Records for the task below:

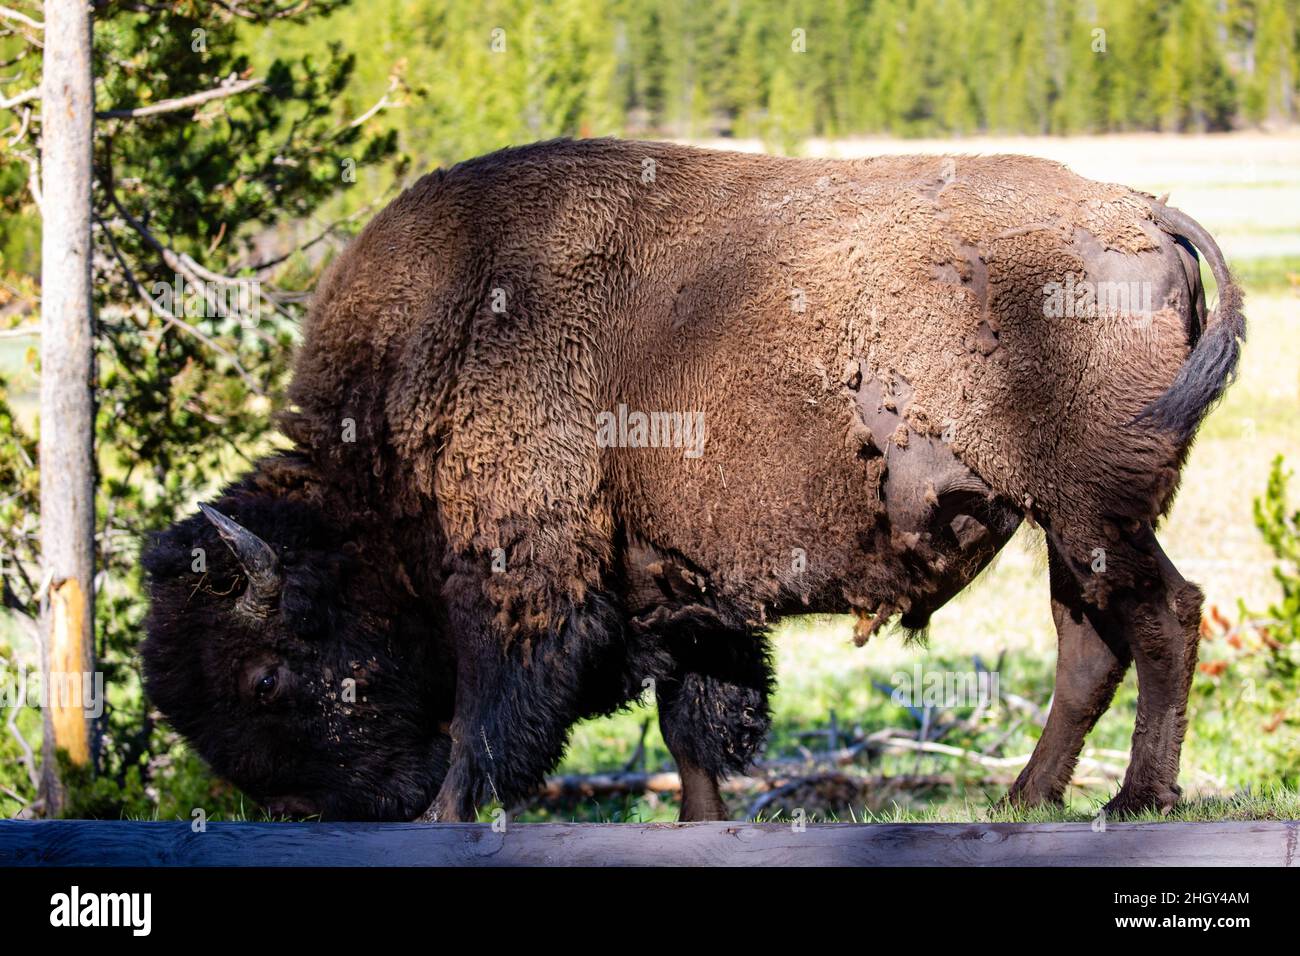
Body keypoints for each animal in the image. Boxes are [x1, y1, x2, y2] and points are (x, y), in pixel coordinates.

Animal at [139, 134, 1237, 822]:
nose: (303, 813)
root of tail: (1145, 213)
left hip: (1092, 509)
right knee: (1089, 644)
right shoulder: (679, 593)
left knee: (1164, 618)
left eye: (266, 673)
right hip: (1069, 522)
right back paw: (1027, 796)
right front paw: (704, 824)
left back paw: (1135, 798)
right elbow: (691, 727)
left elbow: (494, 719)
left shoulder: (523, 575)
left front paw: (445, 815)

End of Records for the task.

> _Requirement_
Exactly as written, give again every line from the one containing "nose: (303, 813)" through the last line of the material above, and no other lines.

> _Written solution_
nose: (303, 813)
root of tail: (1145, 213)
left hip: (1092, 509)
right knee: (1089, 644)
right shoulder: (679, 593)
left knee: (1164, 618)
left eye: (266, 673)
right hip: (1069, 522)
right back paw: (1027, 796)
right front paw: (704, 824)
left back paw: (1135, 798)
right elbow: (691, 727)
left elbow: (494, 719)
left shoulder: (523, 575)
left front paw: (445, 815)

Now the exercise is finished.